- _WHAT YOU SHOULD DO_:
Copy out each of the following entries line by line, keeping every character unchanged.

- _DATASET EXCERPTS_:
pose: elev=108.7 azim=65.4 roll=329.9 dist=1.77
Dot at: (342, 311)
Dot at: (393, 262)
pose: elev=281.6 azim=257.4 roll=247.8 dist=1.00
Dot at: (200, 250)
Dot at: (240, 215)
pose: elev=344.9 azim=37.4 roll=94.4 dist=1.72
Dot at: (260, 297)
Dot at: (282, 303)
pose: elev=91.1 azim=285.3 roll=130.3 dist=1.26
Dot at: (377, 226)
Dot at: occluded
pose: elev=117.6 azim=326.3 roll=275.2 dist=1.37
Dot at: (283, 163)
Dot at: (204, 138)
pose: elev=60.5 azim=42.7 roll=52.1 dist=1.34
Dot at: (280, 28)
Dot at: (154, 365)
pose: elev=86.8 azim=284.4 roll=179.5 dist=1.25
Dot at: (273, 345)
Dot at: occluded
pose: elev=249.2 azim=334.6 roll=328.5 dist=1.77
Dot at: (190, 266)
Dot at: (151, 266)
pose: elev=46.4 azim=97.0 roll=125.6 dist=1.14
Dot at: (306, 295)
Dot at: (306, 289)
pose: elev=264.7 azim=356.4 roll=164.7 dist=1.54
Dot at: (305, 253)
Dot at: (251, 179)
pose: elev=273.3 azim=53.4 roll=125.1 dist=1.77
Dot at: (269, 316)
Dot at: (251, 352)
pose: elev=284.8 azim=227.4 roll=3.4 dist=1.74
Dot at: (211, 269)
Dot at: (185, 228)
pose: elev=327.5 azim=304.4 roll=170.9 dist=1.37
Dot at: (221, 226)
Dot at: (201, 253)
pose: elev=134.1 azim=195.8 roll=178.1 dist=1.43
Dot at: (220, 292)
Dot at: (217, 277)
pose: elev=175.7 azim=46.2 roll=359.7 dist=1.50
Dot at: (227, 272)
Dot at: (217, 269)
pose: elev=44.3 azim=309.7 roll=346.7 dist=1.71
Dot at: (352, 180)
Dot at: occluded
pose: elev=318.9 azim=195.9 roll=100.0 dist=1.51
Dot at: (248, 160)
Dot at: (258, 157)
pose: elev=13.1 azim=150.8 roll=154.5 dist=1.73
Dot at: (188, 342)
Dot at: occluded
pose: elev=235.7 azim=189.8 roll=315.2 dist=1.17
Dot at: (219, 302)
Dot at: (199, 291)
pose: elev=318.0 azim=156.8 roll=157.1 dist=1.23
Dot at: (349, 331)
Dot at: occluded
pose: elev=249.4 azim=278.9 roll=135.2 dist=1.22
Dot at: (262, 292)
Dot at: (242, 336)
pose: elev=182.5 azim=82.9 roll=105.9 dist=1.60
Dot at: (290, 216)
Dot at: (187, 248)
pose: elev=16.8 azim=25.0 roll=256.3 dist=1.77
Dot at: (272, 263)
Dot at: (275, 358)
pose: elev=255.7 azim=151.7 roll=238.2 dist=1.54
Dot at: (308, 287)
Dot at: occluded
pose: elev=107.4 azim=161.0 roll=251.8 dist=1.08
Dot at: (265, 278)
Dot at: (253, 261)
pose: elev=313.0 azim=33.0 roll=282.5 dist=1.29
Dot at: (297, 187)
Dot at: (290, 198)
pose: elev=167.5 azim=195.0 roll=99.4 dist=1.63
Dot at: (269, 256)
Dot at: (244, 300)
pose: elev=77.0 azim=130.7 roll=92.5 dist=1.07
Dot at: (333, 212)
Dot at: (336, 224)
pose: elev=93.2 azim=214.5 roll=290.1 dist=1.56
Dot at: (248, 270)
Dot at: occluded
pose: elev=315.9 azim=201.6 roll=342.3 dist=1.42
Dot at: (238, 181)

- _TASK ANSWER_:
pose: elev=108.7 azim=65.4 roll=329.9 dist=1.77
Dot at: (342, 311)
Dot at: (393, 262)
pose: elev=281.6 azim=257.4 roll=247.8 dist=1.00
Dot at: (200, 250)
Dot at: (240, 215)
pose: elev=344.9 azim=37.4 roll=94.4 dist=1.72
Dot at: (260, 297)
Dot at: (282, 303)
pose: elev=91.1 azim=285.3 roll=130.3 dist=1.26
Dot at: (377, 226)
Dot at: occluded
pose: elev=117.6 azim=326.3 roll=275.2 dist=1.37
Dot at: (283, 163)
Dot at: (204, 138)
pose: elev=60.5 azim=42.7 roll=52.1 dist=1.34
Dot at: (280, 28)
Dot at: (154, 365)
pose: elev=86.8 azim=284.4 roll=179.5 dist=1.25
Dot at: (273, 345)
Dot at: occluded
pose: elev=249.2 azim=334.6 roll=328.5 dist=1.77
Dot at: (190, 266)
Dot at: (151, 266)
pose: elev=46.4 azim=97.0 roll=125.6 dist=1.14
Dot at: (306, 295)
Dot at: (306, 289)
pose: elev=264.7 azim=356.4 roll=164.7 dist=1.54
Dot at: (305, 253)
Dot at: (251, 179)
pose: elev=273.3 azim=53.4 roll=125.1 dist=1.77
Dot at: (269, 316)
Dot at: (251, 352)
pose: elev=284.8 azim=227.4 roll=3.4 dist=1.74
Dot at: (211, 269)
Dot at: (185, 228)
pose: elev=327.5 azim=304.4 roll=170.9 dist=1.37
Dot at: (221, 226)
Dot at: (201, 253)
pose: elev=134.1 azim=195.8 roll=178.1 dist=1.43
Dot at: (220, 292)
Dot at: (217, 277)
pose: elev=175.7 azim=46.2 roll=359.7 dist=1.50
Dot at: (227, 272)
Dot at: (217, 269)
pose: elev=44.3 azim=309.7 roll=346.7 dist=1.71
Dot at: (352, 180)
Dot at: occluded
pose: elev=318.9 azim=195.9 roll=100.0 dist=1.51
Dot at: (248, 160)
Dot at: (258, 157)
pose: elev=13.1 azim=150.8 roll=154.5 dist=1.73
Dot at: (188, 342)
Dot at: occluded
pose: elev=235.7 azim=189.8 roll=315.2 dist=1.17
Dot at: (219, 302)
Dot at: (199, 291)
pose: elev=318.0 azim=156.8 roll=157.1 dist=1.23
Dot at: (349, 331)
Dot at: occluded
pose: elev=249.4 azim=278.9 roll=135.2 dist=1.22
Dot at: (262, 292)
Dot at: (242, 336)
pose: elev=182.5 azim=82.9 roll=105.9 dist=1.60
Dot at: (290, 216)
Dot at: (187, 248)
pose: elev=16.8 azim=25.0 roll=256.3 dist=1.77
Dot at: (272, 263)
Dot at: (275, 358)
pose: elev=255.7 azim=151.7 roll=238.2 dist=1.54
Dot at: (308, 287)
Dot at: occluded
pose: elev=107.4 azim=161.0 roll=251.8 dist=1.08
Dot at: (265, 278)
Dot at: (253, 261)
pose: elev=313.0 azim=33.0 roll=282.5 dist=1.29
Dot at: (297, 187)
Dot at: (290, 198)
pose: elev=167.5 azim=195.0 roll=99.4 dist=1.63
Dot at: (269, 256)
Dot at: (244, 300)
pose: elev=77.0 azim=130.7 roll=92.5 dist=1.07
Dot at: (333, 212)
Dot at: (336, 224)
pose: elev=93.2 azim=214.5 roll=290.1 dist=1.56
Dot at: (248, 270)
Dot at: occluded
pose: elev=315.9 azim=201.6 roll=342.3 dist=1.42
Dot at: (238, 181)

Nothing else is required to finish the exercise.